Page 12 of the report has a photograph of the brave but ill-equipped and untrained British Transport Police officers who Inside Croydon reported on the night were holding the top of the hill above West Croydon station, a position they had to abandon, with commuters locked inside the station building, after charging rioters off the hill and into London Road. The scene makes an interesting counterpoint with the slogans on the Croydon BID banners that lined the streets: “Working together for a better Croydon”.
What’s also astounding is that the Met’s report reveals that matters could have even worse than was reported at the time. Operating on just two hours’ sleep, officers who had been dealing with rioters in Lambeth for 26 hours from the previous day managed to intercept youths armed with petrol bombs and marching on Croydon police station.
That Croydon was the worst-hit borough is confirmed by the police report. “Croydon recorded more crime than any other Borough,” it says.
The report is refreshing in recognising just how under-manned was the force put out on the streets of London by the third day of the riots: 6,000 officers were made available out of a complement of 32,000. To recognise the problems encountered on that night is to make the first steps towards ensuring preparedness for the next period of social conflict.

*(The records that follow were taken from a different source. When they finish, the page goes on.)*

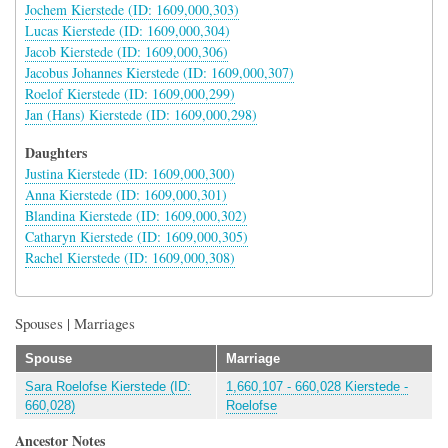
Jochem Kierstede (ID: 1609,000,303)
Lucas Kierstede (ID: 1609,000,304)
Jacob Kierstede (ID: 1609,000,306)
Jacobus Johannes Kierstede (ID: 1609,000,307)
Roelof Kierstede (ID: 1609,000,299)
Jan (Hans) Kierstede (ID: 1609,000,298)
Daughters
Justina Kierstede (ID: 1609,000,300)
Anna Kierstede (ID: 1609,000,301)
Blandina Kierstede (ID: 1609,000,302)
Catharyn Kierstede (ID: 1609,000,305)
Rachel Kierstede (ID: 1609,000,308)
Spouses | Marriages
Spouse
Marriage
Sara Roelofse Kierstede (ID:
1,660,107 - 660,028 Kierstede -
660,028)
Roelofse
Ancestor Notes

The report reminds us that the Met was already weakened by media-related corruption, with the Commissioner having left his post at a time when it most needed senior management stability, even if temporary Commissioner Godwin offered a very safe and experienced pair of hands in an emergency. The report very openly acts as a mea culpa with the litany of admissions of how the police service underestimated the challenge it faced.
Despite extraordinary acts of individual heroism by police officers, the Met ended up being entirely overwhelmed.

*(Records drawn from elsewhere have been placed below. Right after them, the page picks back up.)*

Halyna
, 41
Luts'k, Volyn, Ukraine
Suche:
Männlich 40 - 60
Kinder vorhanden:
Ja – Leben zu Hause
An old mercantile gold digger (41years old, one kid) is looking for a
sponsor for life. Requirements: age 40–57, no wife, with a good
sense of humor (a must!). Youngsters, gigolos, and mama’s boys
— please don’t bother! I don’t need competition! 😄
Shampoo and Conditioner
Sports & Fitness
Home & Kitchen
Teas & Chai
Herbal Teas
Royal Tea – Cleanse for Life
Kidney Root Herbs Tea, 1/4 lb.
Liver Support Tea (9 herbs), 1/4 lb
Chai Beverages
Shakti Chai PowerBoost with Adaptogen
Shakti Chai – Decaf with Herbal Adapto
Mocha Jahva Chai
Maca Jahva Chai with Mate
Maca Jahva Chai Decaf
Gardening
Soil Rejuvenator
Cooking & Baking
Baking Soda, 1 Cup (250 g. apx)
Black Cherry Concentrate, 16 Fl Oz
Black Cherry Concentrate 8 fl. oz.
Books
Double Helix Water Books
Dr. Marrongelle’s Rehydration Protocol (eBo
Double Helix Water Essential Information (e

The word “overwhelmed” appears again and again in the testimony and report.
- “The MPS was overwhelmed by the spread and scale of disorder”.
- “resource … became overwhelmed”.
- “intelligence material rapidly overwhelmed the capacity of decision makers”.
- “ officers on the ground were simply overwhelmed” it says specifically of Croydon.
The police also seeks to blame the reporting by the Evening Standard of the shooting of Mark Duggan for the febrile atmosphere in London last August.
The report talks of an attempt to get community engagement to act as a bulwark against further trouble but one doubts that the deconstruction of consultation over the years in Croydon left very shallow roots for such desperate attempts to shore up matters. The approach of the current borough commander to “robust” policing also seems unlikely to cultivate easy community relationships in Croydon.
The poor progress on Riot Act compensation is underlined in the report. Only 396 out of 2,538 claims across London have been settled.
In contradiction to the Barnett Report, the Met’s report suggests that a lot of rioters commuted to Croydon, unlike elsewhere. But this anecdotal comment does not sit well with the addresses of those who have been found guilty in the courts regarding Croydon 8/8, as Barnett analysed. The Met’s report (page 124) shows Croydon’s arrest numbers absolutely towering over other boroughs.
That so many Croydon residents are suspects is a testament as to just how much Croydon deserves extra police officers to match the aid that Tottenham has received. Crime has been falling in Croydon as miscreants serve their jail sentences, but some will come back and offend again. Reducing police resources in Croydon now, as is happening in the town centre, just seems an obvious risk in the run up to the summer, when police will be diverted elsewhere in the capital, on duty for the Queen’s Jubilee and the Olympic Games.
Will Steve O’Connell, the country’s most overpaid local councillor, make himself available for questioning on these matters in the run-up to the Assembly elections in May?